Which Regions is MSK Serverless available in?
For up-to-date Regional availability, refer to the Amazon MSK pricing page.
Which authentication types does MSK Serverless support?
MSK Serverless currently supports IAM (Identity Access Management) for client authentication and authorization. Your clients can assume an IAM role for authentication, and you can enforce access control using an associated IAM policy.
How do I process data in my MSK Serverless cluster?
You can use any Apache Kafka compatible tools to process data in your MSK Serverless cluster topics. MSK Serverless integrates with Amazon Managed Service for Apache Flink for stateful stream processing and AWS Lambda for event processing.
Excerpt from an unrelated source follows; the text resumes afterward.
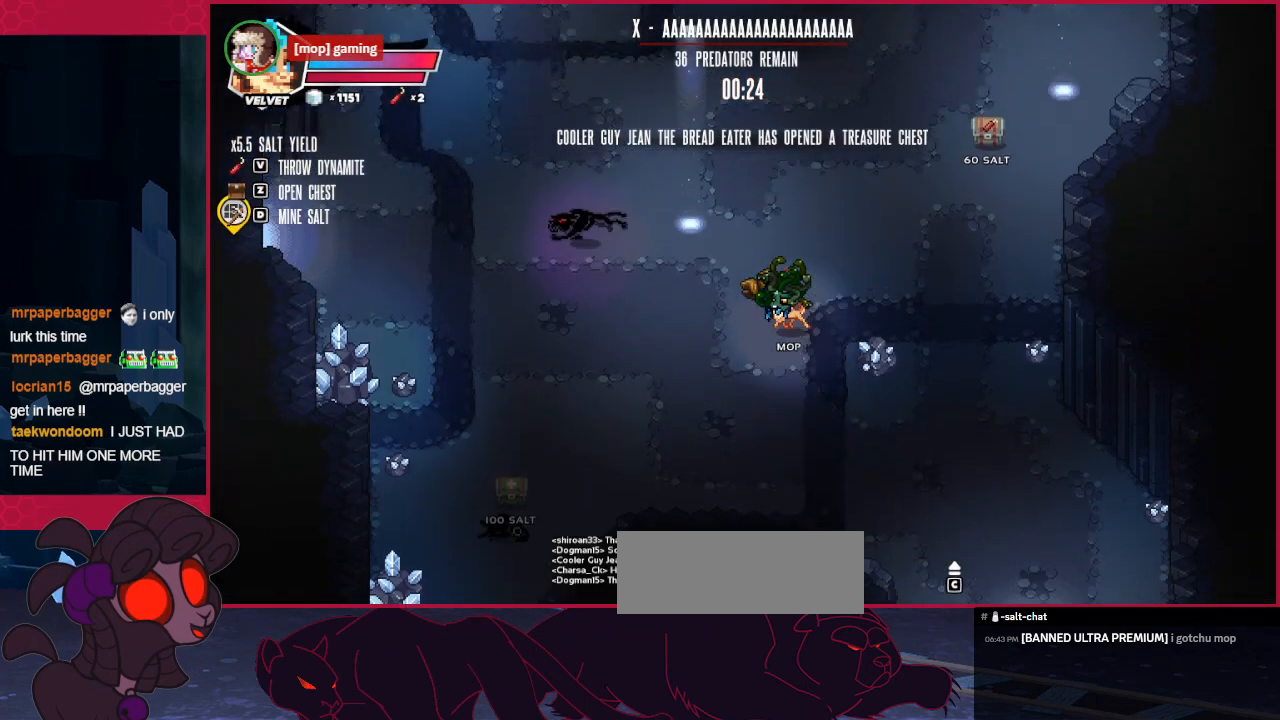
{"keys": ["right", "up"], "events": [[103, "right", "down"]]}
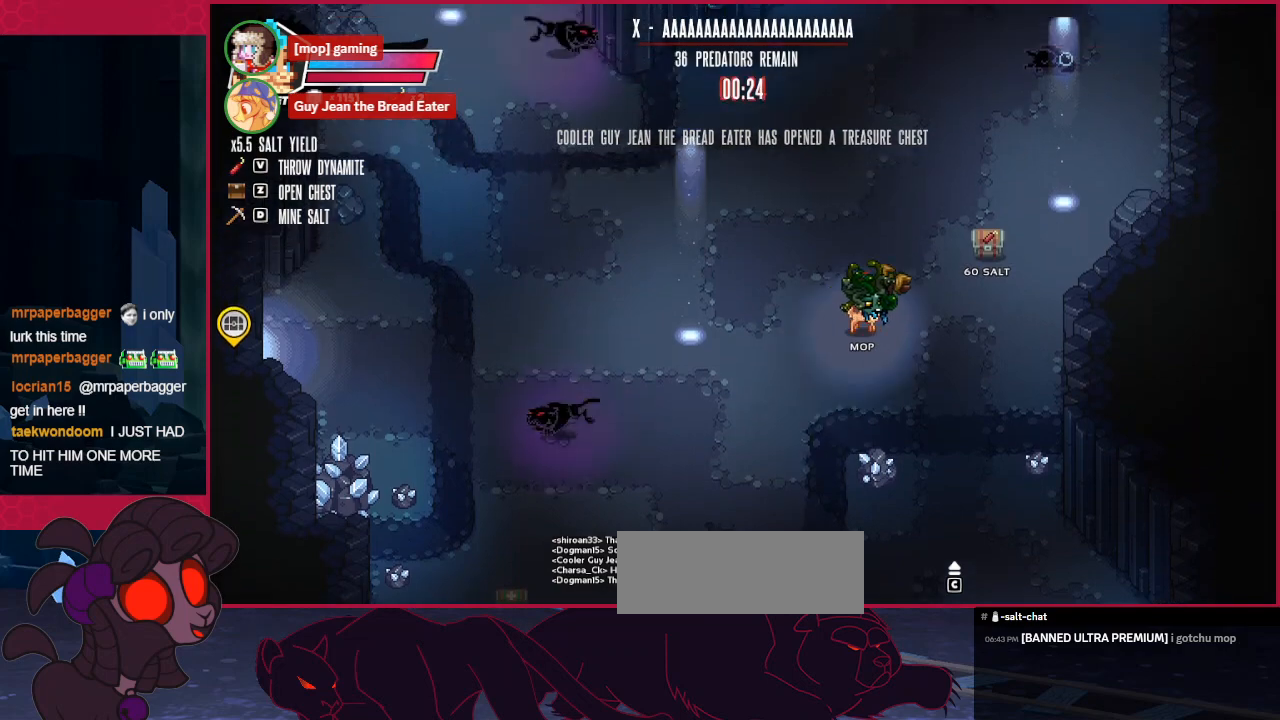
{"keys": ["left", "up"], "events": [[310, "a", "down"], [344, "right", "up"], [413, "left", "down"], [448, "a", "up"]]}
You can also use Apache Kafka Connect sink connectors to send data to any desired destination.
How does MSK Serverless ensure high availability?
When you create a partition, MSK Serverless creates two replicas of it and places them in different Availability Zones. Additionally, MSK Serverless automatically detects and recovers failed backend resources to maintain high availability.
Migrating to Amazon MSK
Can I migrate data within my existing Apache Kafka cluster to Amazon MSK?
Yes, you can use third-party or open source tools such as MirrorMaker2, supported by Apache Kafka, to replicate data from clusters into an MSK cluster. Check out this Amazon MSK migration lab to help you plan for your migration.
Supported versions
Are Apache Kafka version upgrades supported?
Yes, Amazon MSK supports fully managed, in-place Apache Kafka version upgrades for provisioned clusters. To learn more about upgrading your Apache Kafka version and high-availability best practices, see the version upgrades documentation.
What versions of Apache Kafka are supported?
All Apache Kafka versions are supported until they reach their end of support date. For more details on the end of support policy and dates, see our version support documentation.
Networking
Does Amazon MSK run in an Amazon VPC?
Yes, Amazon MSK always runs within an Amazon VPC managed by the Amazon MSK service. Amazon MSK resources will be available to your own Amazon VPC, subnet, and security group that you select when the cluster is set up. IP addresses from your VPC are attached to your Amazon MSK resources through ENIs, and all network traffic stays within the AWS network and is not accessible to the internet by default.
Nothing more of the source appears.